Ghost shook his head. "You will not. And I will tell you why."
Ghost told the story of Belor's deception, and what would happen when the god finally appeared. When Ghost was finished, Tagramon laughed.
It wasn't encouraging.
Ghost sighed. "You don't believe me, do you?"
The Dream Master's eyes flickered like the screens on a glass lantern, tendrils of smoke caressed his body. "No," he said, "I do not."
Ghost shielded his eyes. "Why?"
Tagramon put his hands on his hips. "Because you have a reason to lie, just as I have a reason not to believe you. Don't yo
u see the sweet inevitability of it all?"
"I'm afraid I do." Ghost sighed. "I would lie to regain my Nightsoul, I think. And if you believe me you admit that the great work for which you dedicated your life is a lie. And, worse, a danger to the Dream and all you believe in. None of that changes the facts."

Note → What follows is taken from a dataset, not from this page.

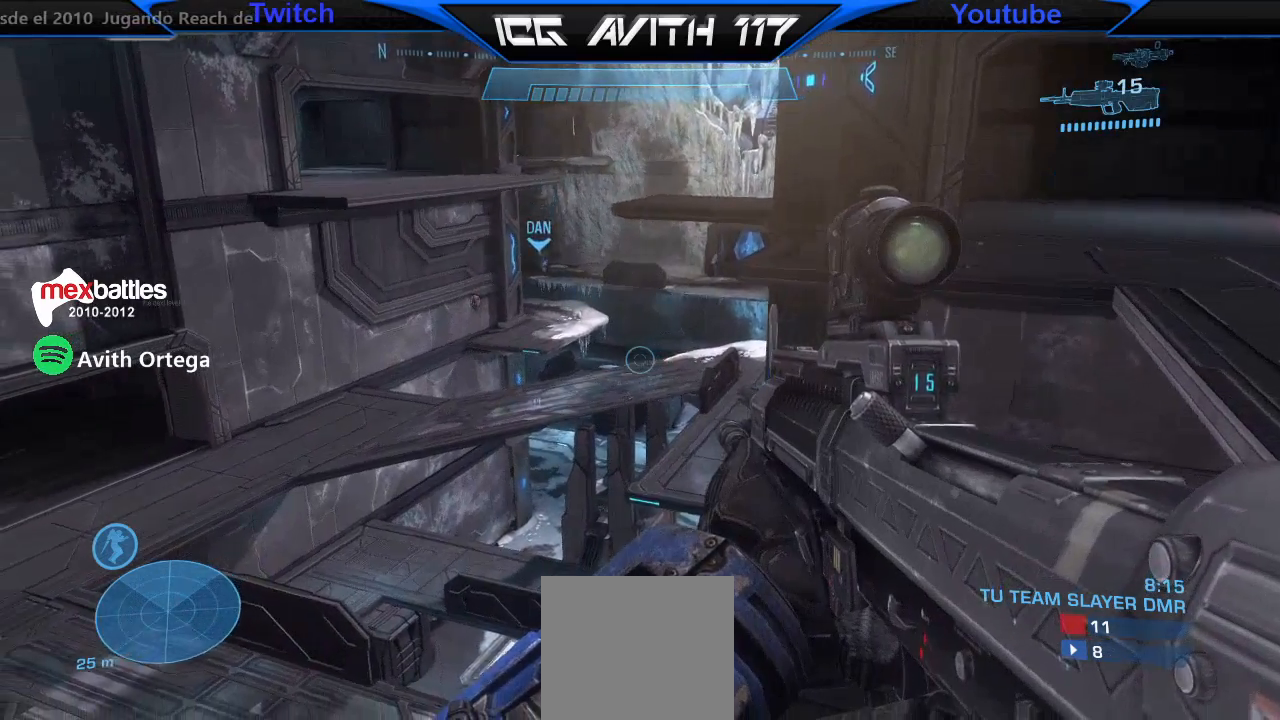
{"buttons": [], "left_stick": "center", "right_stick": "left", "events": [[200, "right_stick", "center"], [433, "right_stick", "left"]]}
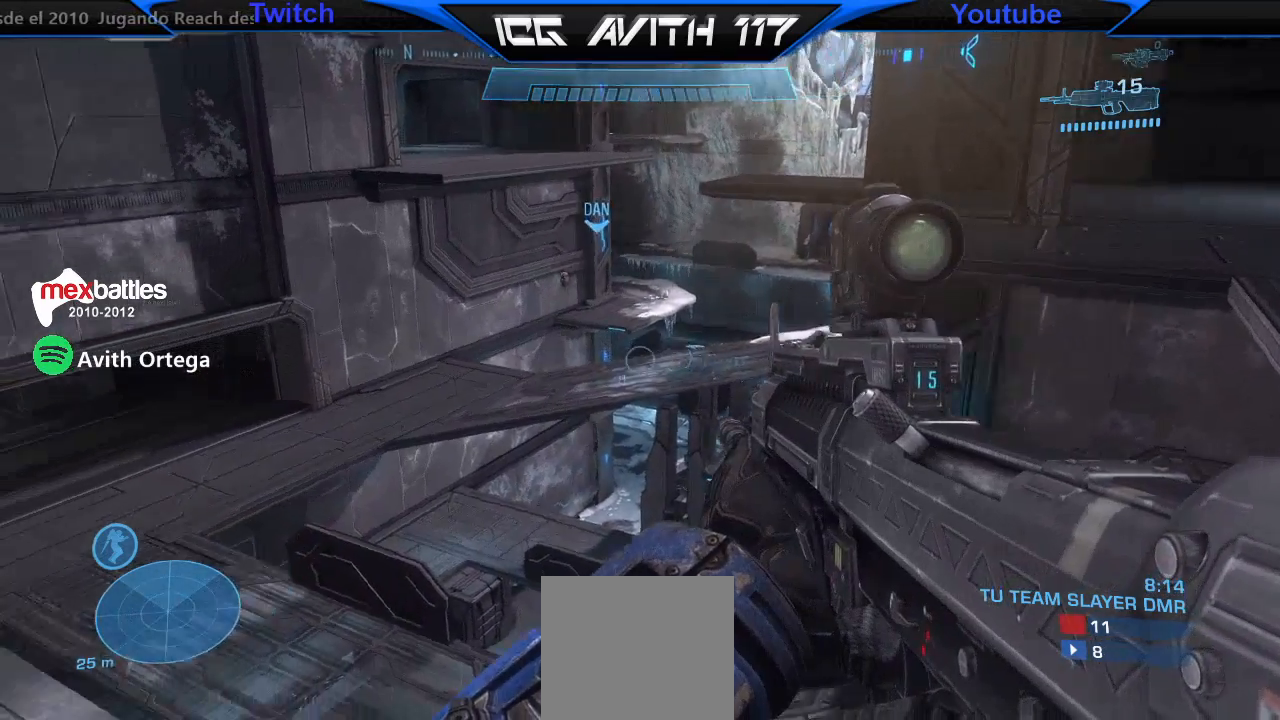
{"buttons": [], "left_stick": "center", "right_stick": "center", "events": [[100, "R1", "down"], [167, "right_stick", "center"], [233, "R1", "up"]]}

"Your truth is not my truth, Ghost."
"I said facts. Truth is a matter of belief. I have no belief, no faith, no sense of a higher purpose. All that belongs to my Nightsoul, not to me. I know what I know, Dream Master. You believe. It's not the same thing."
Tagramon shook his head. "Nonsense. This will happen—is happening. You're too late."
The Dream Master's back was to a dark wall. There were other niches carved into that wall, shadowed places where pale bones reflected the weak torchlight. The Dream Master didn't see that wall waver, become like glass. Ghost saw. I could do something silly like asking him to look. I don't think he'd do it. So...
"I think you are wrong again." Ghost took the little knife from his sleeve.
Tagramon laughed at him again. "Will you prick me with that toy, Fool? I could turn you to ash before you took a step!"
"You could. It won't be necessary." Ghost opened the robe over his chest and turned the blade until it touched the bare flesh over his own heart. When a glistening drop of blood gathered at the tip, Tagramon finally understood. He stopped laughing.
Ghost nodded. "Thank you. It's bad enough when the salvation of a world demands your death. A little decorum is the least one should expect."